- A unique Czech coachbuilt fantasy
- One of two known survivors of six examples built
- Incredible original Figoni-inspired “teardrop” coachwork
- Known ownership history from new
- The subject of a Salon feature in Road & Track magazine
Those seeking a unique automobile can look no further than the Aero 50 Dynamik, a series of six similar but custom automobiles built by the prominent prewar Czechoslovakian firm Aero. These used a platform chassis with independent suspension, front-wheel-drive, and a motorcycle-type two-stroke four-cylinder engine; the engine has dual carburetors, an aluminum head, and a quad distributor with four sets of points, so that each cylinder is individually timed.
On this state-of-the-art, wildly engineered platform was a no less avant garde body, drawn and executed with abundant flair and no shortage of Figoni et Falaschi inspiration by Czech coachbuilder Joseph Sodomka. With its sweeping lines, baroque curves, “envelope” fenders, and exquisite detailing, including headlights blended into the tips of the fenders, stylized Sodomka monograms on the spats, and a dorsal fin on the rear deck, it was as spectacular an automobile as the former Czechoslovakia ever built.
THE ARIZONA DYNAMIK
The history of the six Dynamiks is recorded by Karel Jicinsky in his book, Automobily Aero a jejich doba (“Aero Automobiles and Their History”). Car number 5, that which is offered here, was originally delivered to František Louda, a former Olympic hammer thrower and champion amateur boxer, turned prominent carpenter and architect, who received it in 1940 and proceeded to use it until 1942. That year, he joined the Resistance to the invading Axis Powers, and perhaps wisely chose to hide his eye-catching automobile in a barn.
Following the war, Louda gave the Aero to his friend, S. Harrison Thomson, a professor of Central European history at the University of Colorado. In December of 1945 Thomson had the car shipped to Colorado, where it remained for nearly 15 years. A succession of owners followed, eventually placing the car in the Arizona desert near Tucson, where it sat for nearly 10 years in the dry desert climate.

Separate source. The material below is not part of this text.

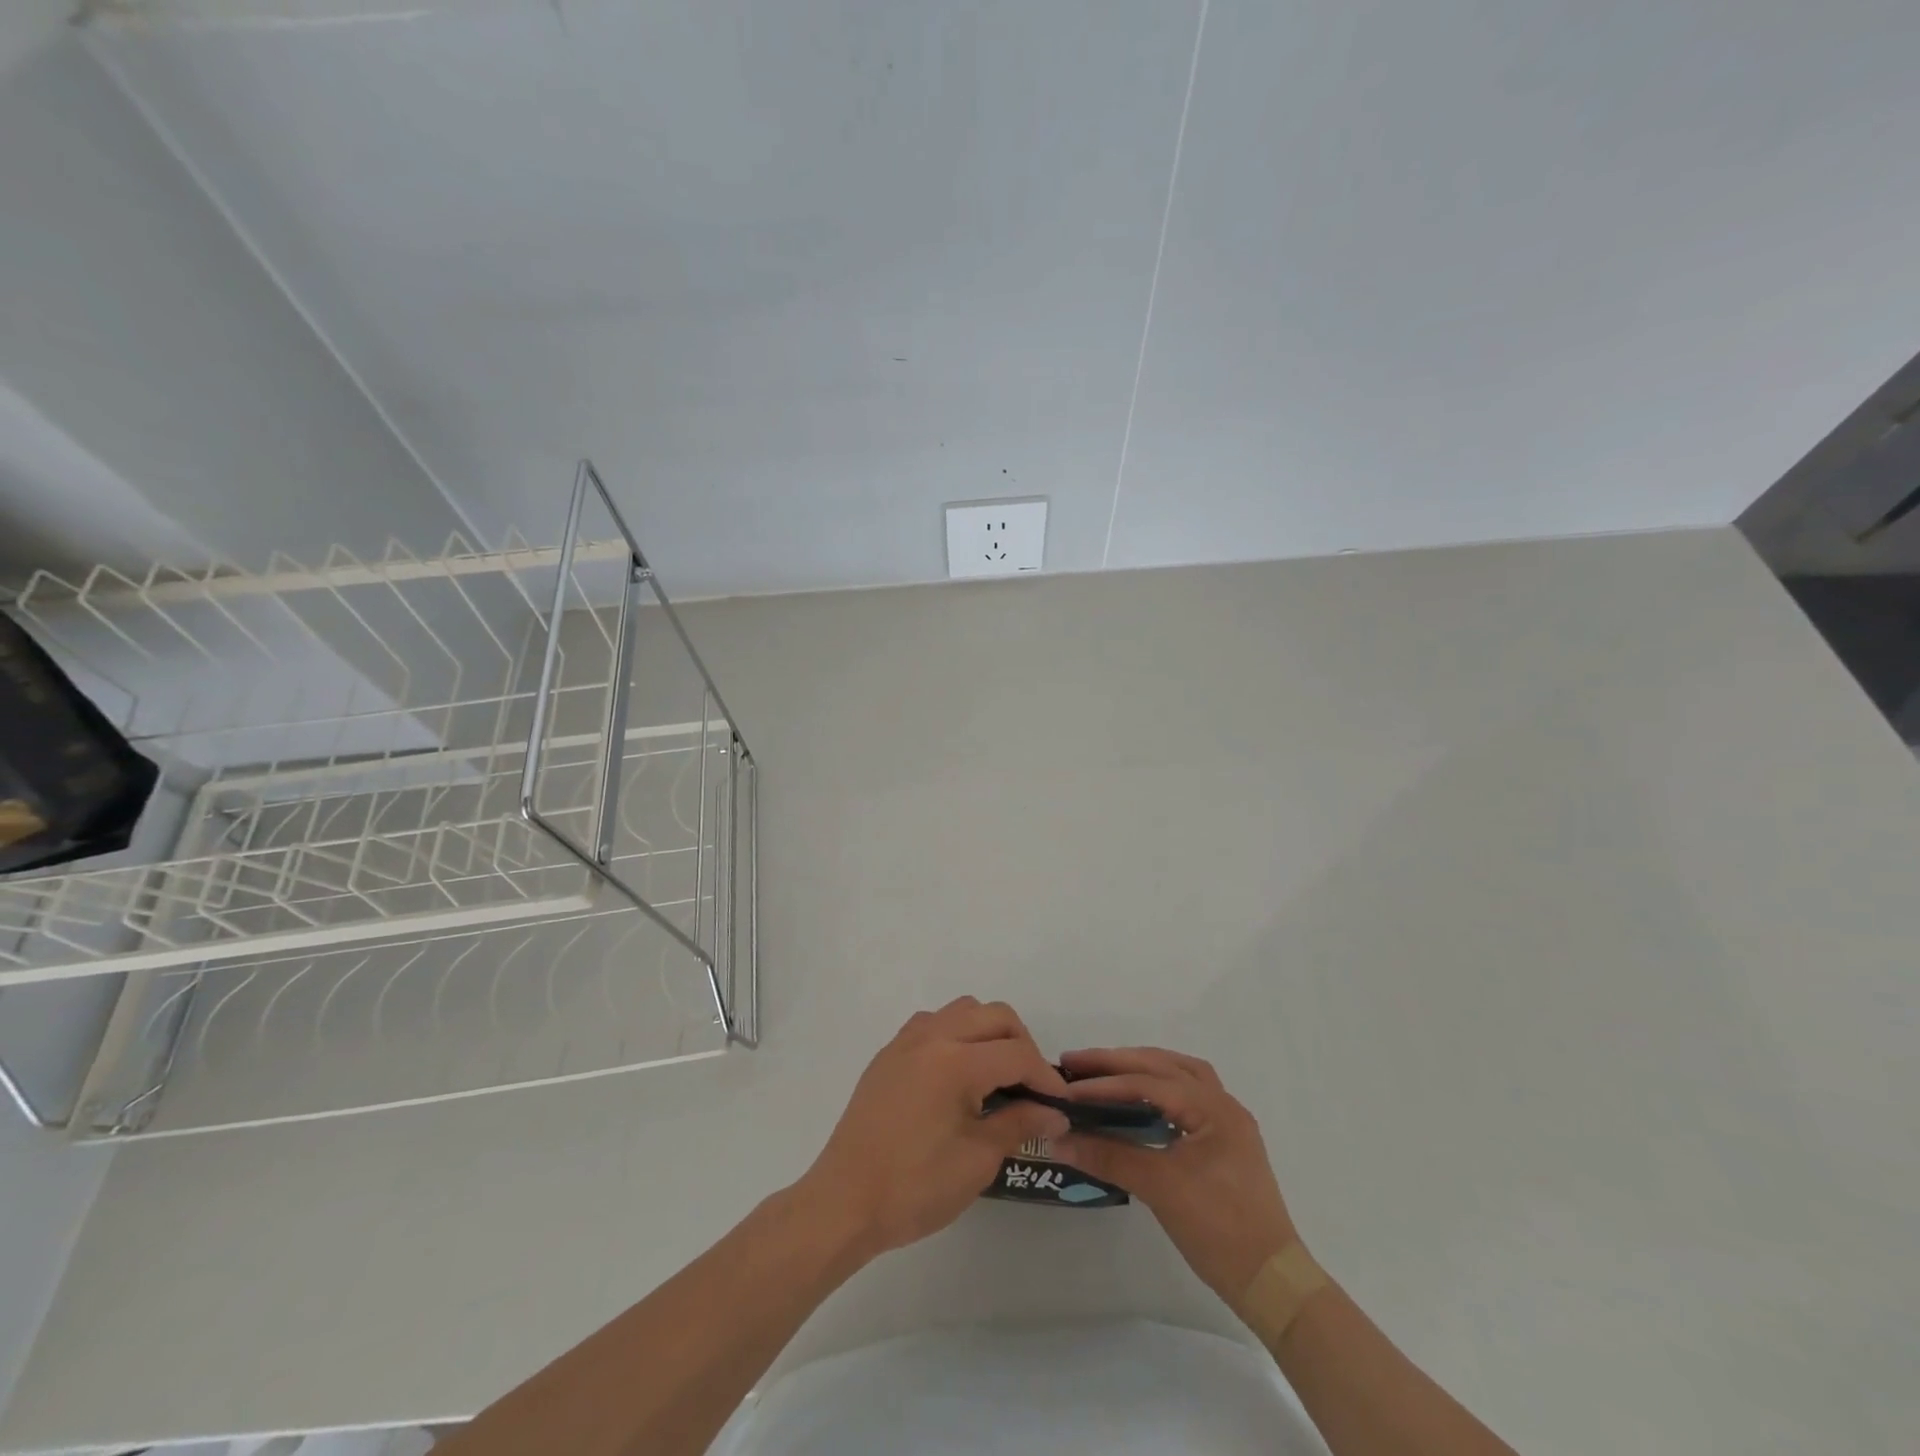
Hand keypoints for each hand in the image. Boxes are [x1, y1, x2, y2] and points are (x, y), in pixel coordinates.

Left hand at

In the 1980s the car was rescued and fully restored to its present condition, with much of the restoration work undertaken by Don Vogliesand of Seattle, Washington, who was able to recreate the missing original Sodomka trim and badges. The car was refinished in a stunning black and red livery, with a matching black-piped scarlet leather interior facing a beautiful French-inspired dashboard. The engine was restored by Mike Fennel of Saugas, California. Not unsurprisingly, the fascinating Dynamik attracted much attention in the Western press, including features in the June 1990 issue of Road & Track and the December 1985 issue of Classic & Sports Car.
A stunning creation not seen in public in recent years, the “Arizona” Dynamik is one of two extant, the other of which is in a permanent museum collection. Thus, this marks the only opportunity for the connoisseur of fascinating engineering and Art Deco design to acquire Sodomka’s coachbuilt fantasy. It is a testament to the sheer amazing things that can come from the most unlikely places.